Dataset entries
((
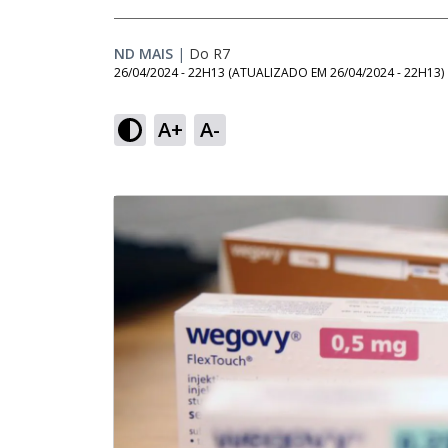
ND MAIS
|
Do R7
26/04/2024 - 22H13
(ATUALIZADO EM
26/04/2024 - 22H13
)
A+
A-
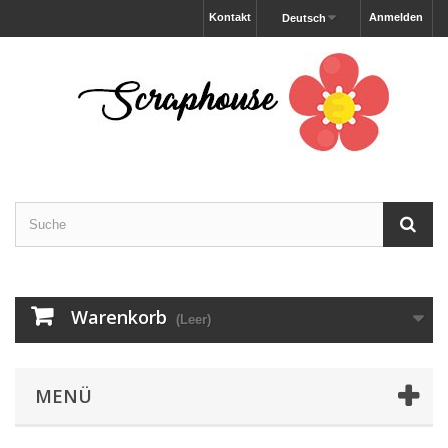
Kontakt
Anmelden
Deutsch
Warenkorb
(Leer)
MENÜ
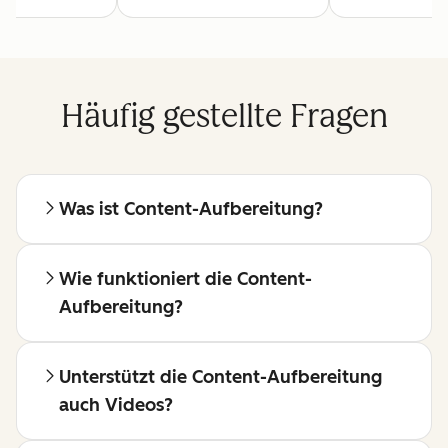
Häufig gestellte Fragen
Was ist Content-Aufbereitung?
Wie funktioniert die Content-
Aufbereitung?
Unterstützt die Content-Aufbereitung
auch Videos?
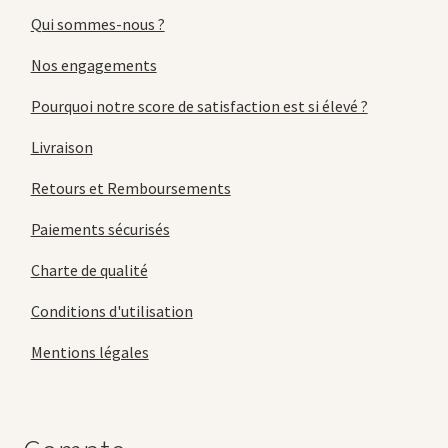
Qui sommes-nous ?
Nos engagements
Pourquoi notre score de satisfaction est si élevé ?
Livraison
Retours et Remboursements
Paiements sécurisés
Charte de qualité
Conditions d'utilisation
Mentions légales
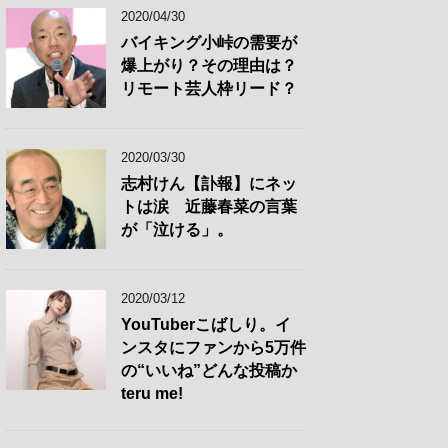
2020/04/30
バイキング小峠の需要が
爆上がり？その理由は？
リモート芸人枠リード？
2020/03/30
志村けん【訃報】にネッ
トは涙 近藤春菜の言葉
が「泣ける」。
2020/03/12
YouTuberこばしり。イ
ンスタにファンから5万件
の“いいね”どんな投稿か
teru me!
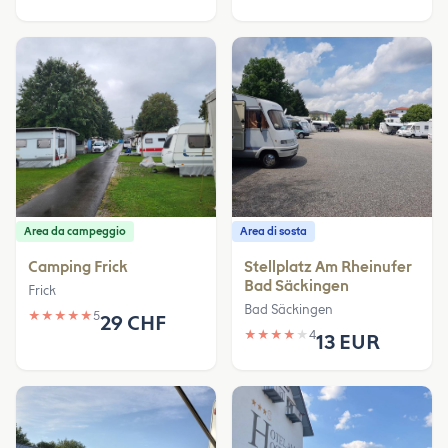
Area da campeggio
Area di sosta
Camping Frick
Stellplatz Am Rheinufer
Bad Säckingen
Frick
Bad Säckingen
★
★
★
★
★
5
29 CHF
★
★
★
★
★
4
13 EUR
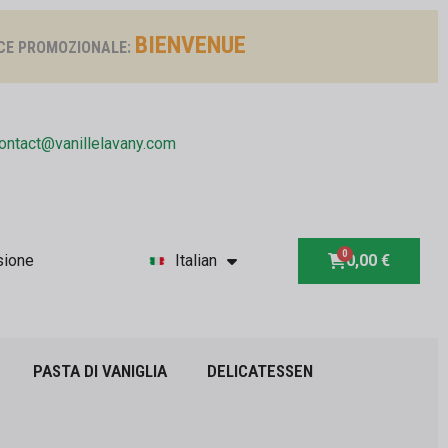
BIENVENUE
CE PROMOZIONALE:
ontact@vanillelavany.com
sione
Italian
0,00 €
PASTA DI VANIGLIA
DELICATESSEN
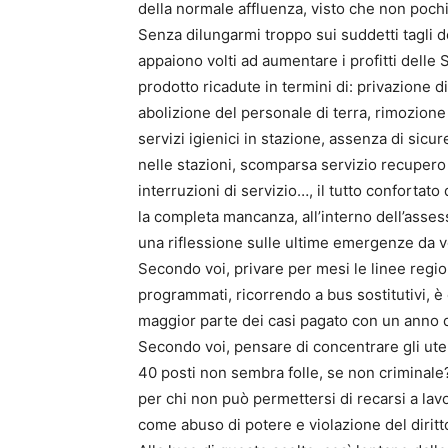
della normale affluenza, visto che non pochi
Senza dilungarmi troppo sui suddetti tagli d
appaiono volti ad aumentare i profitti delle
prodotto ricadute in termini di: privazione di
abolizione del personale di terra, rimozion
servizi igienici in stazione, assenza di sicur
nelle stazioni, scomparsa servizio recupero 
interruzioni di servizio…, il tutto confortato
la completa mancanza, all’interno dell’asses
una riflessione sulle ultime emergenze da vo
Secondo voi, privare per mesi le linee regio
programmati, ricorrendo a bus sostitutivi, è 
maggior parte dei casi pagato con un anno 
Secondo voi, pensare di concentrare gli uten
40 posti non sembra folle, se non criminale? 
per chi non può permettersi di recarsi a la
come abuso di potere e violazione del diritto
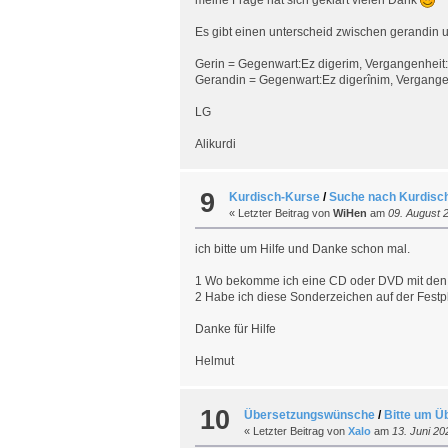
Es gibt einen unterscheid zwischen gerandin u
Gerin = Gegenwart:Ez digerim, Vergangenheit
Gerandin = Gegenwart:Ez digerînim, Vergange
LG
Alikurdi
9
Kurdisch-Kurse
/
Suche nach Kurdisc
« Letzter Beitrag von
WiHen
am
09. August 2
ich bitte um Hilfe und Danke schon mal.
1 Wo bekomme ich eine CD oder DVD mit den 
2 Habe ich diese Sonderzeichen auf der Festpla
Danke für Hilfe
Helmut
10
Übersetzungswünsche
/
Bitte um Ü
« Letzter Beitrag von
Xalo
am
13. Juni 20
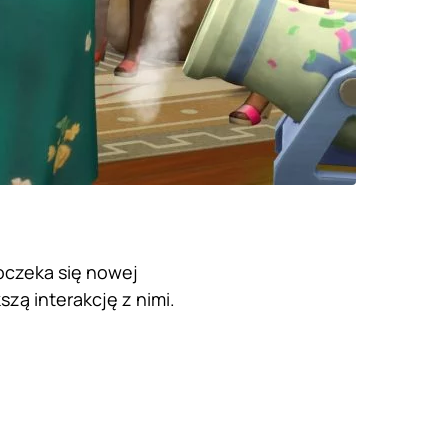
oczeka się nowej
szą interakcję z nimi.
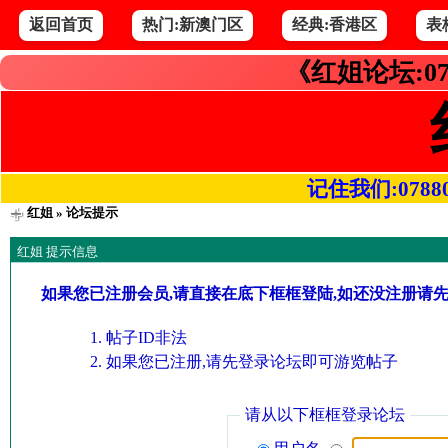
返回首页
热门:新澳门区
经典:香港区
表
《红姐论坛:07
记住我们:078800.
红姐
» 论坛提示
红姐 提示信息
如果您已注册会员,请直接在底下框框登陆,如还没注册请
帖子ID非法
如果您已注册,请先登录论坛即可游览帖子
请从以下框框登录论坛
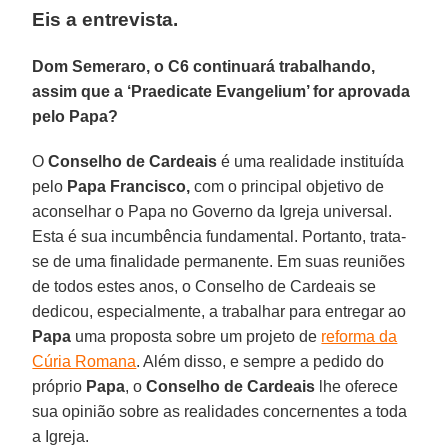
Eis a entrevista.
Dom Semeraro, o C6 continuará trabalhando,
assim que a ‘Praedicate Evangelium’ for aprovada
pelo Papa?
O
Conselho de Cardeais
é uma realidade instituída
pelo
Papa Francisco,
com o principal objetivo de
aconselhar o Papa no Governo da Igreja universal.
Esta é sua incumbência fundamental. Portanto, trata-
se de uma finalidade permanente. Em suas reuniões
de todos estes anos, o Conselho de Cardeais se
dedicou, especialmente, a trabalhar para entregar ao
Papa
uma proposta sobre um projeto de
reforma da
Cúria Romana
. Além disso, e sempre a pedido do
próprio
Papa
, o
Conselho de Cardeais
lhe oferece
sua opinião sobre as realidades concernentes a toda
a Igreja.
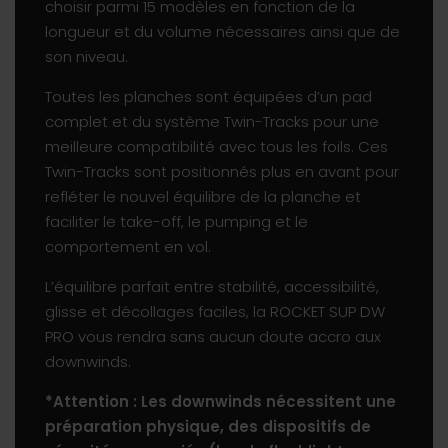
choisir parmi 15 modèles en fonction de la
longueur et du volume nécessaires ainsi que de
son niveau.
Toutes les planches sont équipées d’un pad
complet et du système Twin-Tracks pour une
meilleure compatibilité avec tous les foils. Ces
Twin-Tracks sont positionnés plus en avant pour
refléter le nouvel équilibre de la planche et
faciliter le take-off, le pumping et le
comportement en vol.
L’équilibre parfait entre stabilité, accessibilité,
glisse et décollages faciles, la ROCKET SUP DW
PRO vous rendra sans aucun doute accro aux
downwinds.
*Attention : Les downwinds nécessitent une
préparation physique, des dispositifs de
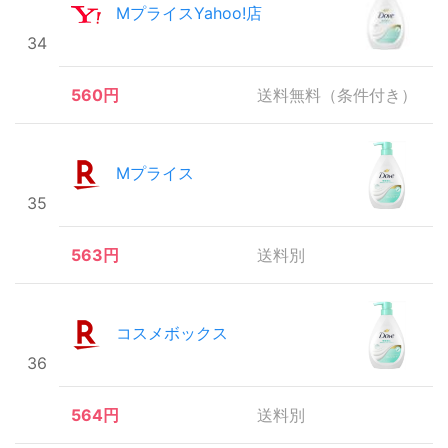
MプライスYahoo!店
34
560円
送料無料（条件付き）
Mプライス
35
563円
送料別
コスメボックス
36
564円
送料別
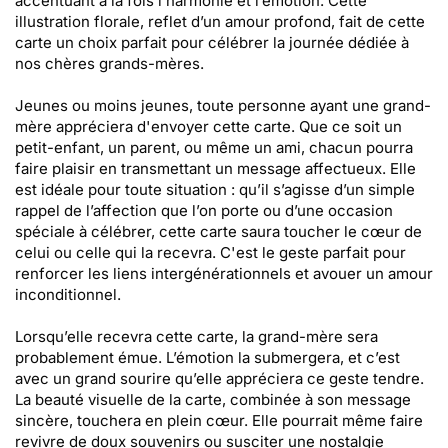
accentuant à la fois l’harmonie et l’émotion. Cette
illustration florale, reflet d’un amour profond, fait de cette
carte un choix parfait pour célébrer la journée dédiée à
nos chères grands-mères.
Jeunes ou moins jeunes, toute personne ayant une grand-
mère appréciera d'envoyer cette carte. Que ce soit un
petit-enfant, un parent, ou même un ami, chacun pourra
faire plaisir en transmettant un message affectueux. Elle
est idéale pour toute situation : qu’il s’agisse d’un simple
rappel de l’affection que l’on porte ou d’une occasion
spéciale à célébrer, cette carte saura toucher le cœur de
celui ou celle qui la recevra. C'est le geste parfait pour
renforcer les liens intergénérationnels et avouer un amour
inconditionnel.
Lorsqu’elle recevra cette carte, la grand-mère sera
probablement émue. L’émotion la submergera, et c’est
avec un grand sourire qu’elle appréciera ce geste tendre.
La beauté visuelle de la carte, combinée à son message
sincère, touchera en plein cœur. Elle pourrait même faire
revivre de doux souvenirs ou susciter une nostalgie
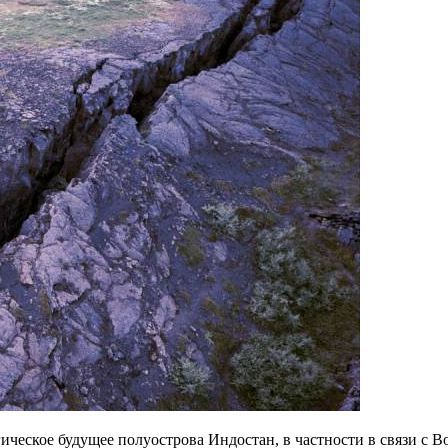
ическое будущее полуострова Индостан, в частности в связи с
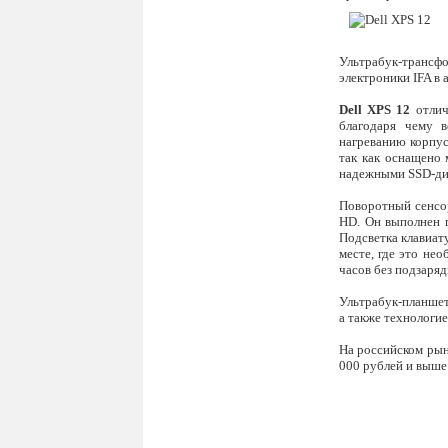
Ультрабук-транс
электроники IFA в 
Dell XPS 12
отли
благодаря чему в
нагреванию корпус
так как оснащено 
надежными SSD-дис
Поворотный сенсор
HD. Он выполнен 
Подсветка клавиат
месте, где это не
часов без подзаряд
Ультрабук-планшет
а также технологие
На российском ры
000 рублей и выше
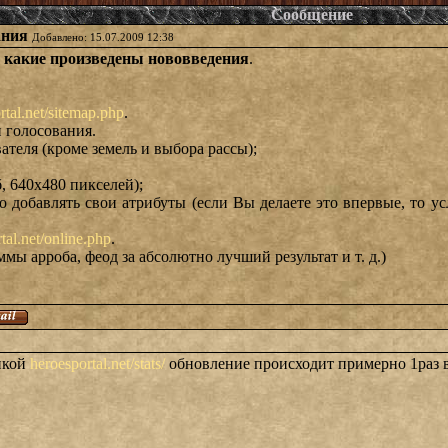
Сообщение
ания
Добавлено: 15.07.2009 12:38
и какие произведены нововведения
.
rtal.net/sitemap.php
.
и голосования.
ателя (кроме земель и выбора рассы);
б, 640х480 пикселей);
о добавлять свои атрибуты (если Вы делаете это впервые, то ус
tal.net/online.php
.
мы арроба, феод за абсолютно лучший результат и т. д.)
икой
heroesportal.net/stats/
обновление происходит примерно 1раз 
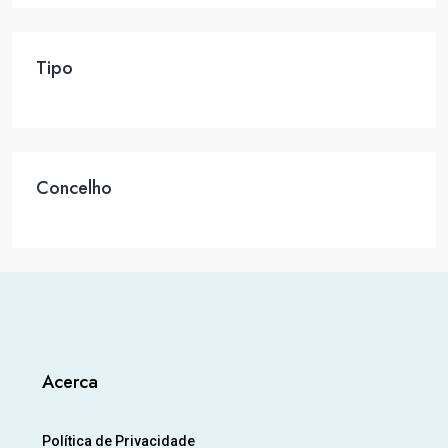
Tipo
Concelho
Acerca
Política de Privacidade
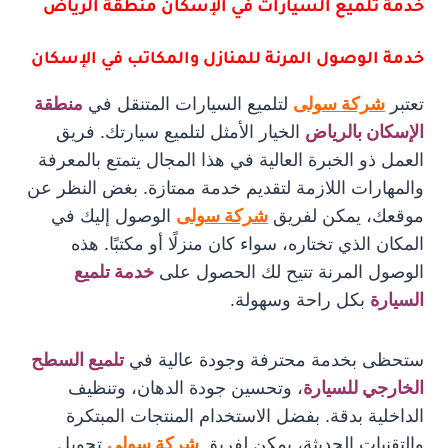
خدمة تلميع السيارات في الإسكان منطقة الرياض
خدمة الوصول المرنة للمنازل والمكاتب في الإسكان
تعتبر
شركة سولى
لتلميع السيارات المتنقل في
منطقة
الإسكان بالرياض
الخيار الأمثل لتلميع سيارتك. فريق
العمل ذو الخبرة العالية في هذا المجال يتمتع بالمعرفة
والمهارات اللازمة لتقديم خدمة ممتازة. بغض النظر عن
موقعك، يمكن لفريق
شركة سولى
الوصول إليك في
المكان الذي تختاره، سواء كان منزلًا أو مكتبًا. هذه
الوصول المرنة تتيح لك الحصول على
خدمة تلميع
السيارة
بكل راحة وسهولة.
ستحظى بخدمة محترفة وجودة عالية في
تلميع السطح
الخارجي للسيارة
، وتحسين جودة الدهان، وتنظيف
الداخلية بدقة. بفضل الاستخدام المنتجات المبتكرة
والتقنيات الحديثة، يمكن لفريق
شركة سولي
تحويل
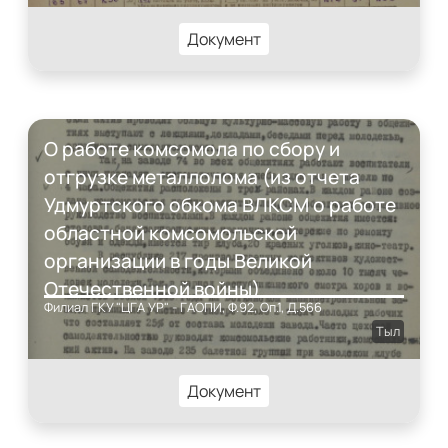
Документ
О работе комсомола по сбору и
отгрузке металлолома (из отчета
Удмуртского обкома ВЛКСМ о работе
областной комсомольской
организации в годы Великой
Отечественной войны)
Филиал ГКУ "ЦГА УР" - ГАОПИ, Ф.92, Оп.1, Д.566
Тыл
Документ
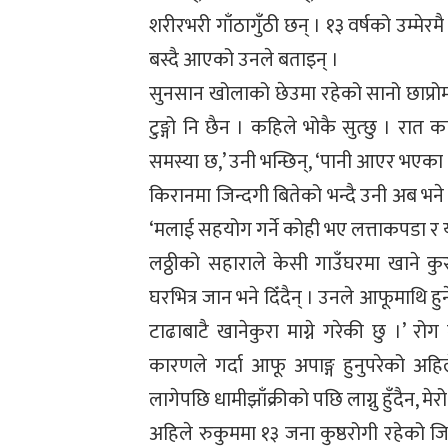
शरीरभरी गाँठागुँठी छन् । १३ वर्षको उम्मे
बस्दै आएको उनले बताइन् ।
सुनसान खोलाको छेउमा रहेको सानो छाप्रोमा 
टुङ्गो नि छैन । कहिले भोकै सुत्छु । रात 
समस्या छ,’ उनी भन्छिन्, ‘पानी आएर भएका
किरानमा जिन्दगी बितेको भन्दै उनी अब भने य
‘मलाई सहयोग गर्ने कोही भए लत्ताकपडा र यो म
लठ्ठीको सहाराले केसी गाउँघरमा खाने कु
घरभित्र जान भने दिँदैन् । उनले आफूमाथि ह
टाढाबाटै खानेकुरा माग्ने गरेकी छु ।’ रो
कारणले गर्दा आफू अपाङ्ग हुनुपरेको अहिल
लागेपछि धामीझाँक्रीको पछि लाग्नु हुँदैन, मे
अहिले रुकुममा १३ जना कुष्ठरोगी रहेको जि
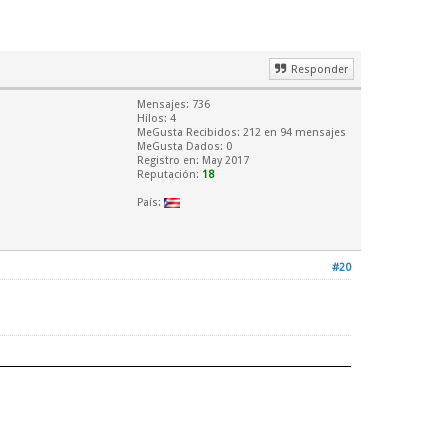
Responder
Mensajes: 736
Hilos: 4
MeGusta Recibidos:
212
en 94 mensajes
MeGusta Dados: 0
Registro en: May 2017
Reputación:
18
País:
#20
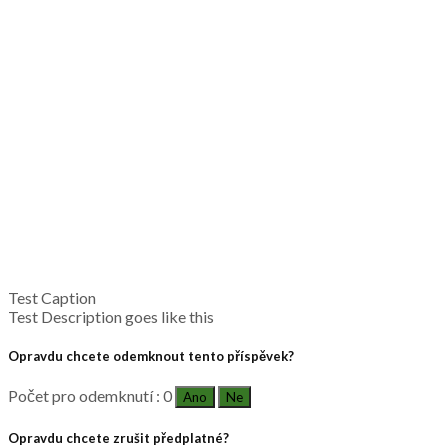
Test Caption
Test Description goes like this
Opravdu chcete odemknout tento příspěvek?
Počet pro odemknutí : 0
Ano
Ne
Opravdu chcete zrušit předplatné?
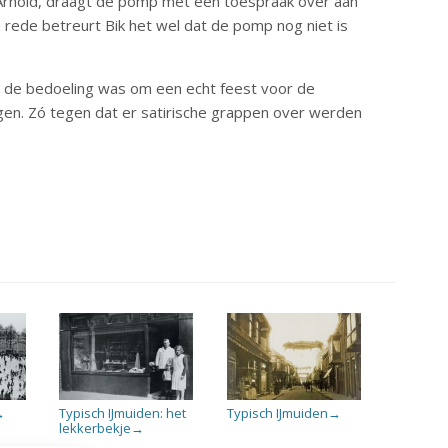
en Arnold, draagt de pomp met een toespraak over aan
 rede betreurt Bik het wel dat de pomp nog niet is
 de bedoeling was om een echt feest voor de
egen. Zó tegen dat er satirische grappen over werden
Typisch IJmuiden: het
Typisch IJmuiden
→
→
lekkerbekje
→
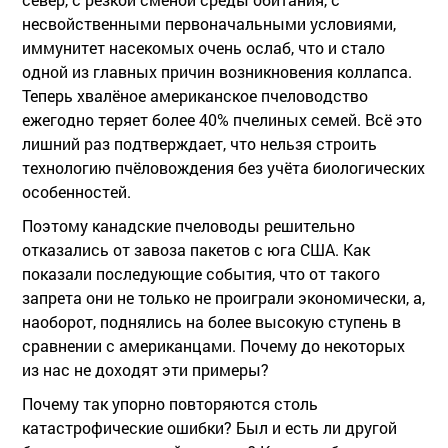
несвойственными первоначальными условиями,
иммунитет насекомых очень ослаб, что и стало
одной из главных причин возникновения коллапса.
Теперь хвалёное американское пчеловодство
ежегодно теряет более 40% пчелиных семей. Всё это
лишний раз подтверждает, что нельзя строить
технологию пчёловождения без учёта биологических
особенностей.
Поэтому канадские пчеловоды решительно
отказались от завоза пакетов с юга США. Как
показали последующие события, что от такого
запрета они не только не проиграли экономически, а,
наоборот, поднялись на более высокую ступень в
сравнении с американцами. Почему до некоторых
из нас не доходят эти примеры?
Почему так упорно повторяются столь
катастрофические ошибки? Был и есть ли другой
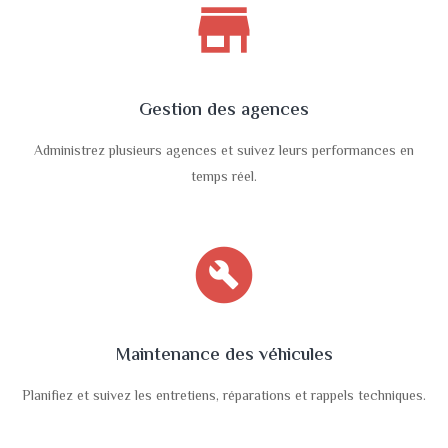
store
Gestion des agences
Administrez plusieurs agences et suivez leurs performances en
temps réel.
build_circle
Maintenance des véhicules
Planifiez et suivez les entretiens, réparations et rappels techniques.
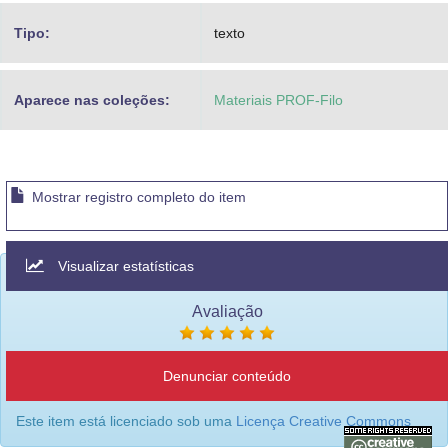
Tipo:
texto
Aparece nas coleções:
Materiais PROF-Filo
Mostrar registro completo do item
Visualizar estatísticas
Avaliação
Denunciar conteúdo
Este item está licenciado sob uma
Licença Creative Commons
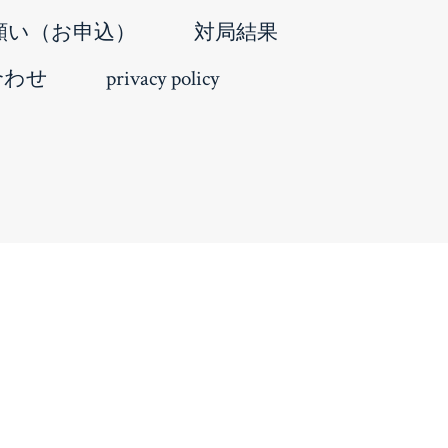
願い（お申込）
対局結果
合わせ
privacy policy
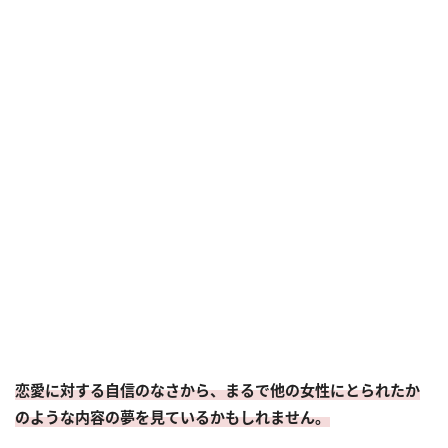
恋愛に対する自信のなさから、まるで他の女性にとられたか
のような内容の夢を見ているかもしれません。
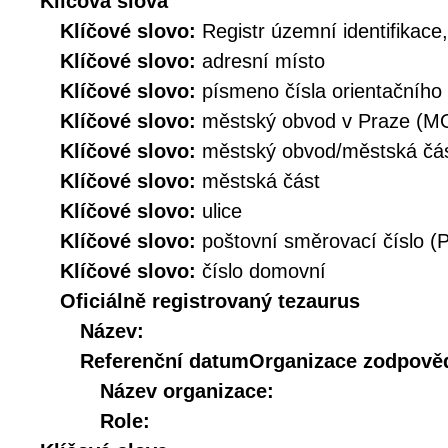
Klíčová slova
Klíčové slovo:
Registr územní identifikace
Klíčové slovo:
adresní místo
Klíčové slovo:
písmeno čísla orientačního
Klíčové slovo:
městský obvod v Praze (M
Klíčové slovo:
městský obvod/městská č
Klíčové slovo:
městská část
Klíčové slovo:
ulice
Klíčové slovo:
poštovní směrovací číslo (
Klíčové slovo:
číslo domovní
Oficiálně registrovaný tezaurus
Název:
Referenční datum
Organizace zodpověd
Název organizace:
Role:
))
### EXERCISE BRIEF
Give only the lines from the one holding "son niveau." through the one holding "glisse et décollages", each restated exactly as it appears above.

### ANSWER TO THE EXERCISE
son niveau.
Toutes les planches sont équipées d’un pad
complet et du système Twin-Tracks pour une
meilleure compatibilité avec tous les foils. Ces
Twin-Tracks sont positionnés plus en avant pour
refléter le nouvel équilibre de la planche et
faciliter le take-off, le pumping et le
comportement en vol.
L’équilibre parfait entre stabilité, accessibilité,
glisse et décollages faciles, la ROCKET SUP DW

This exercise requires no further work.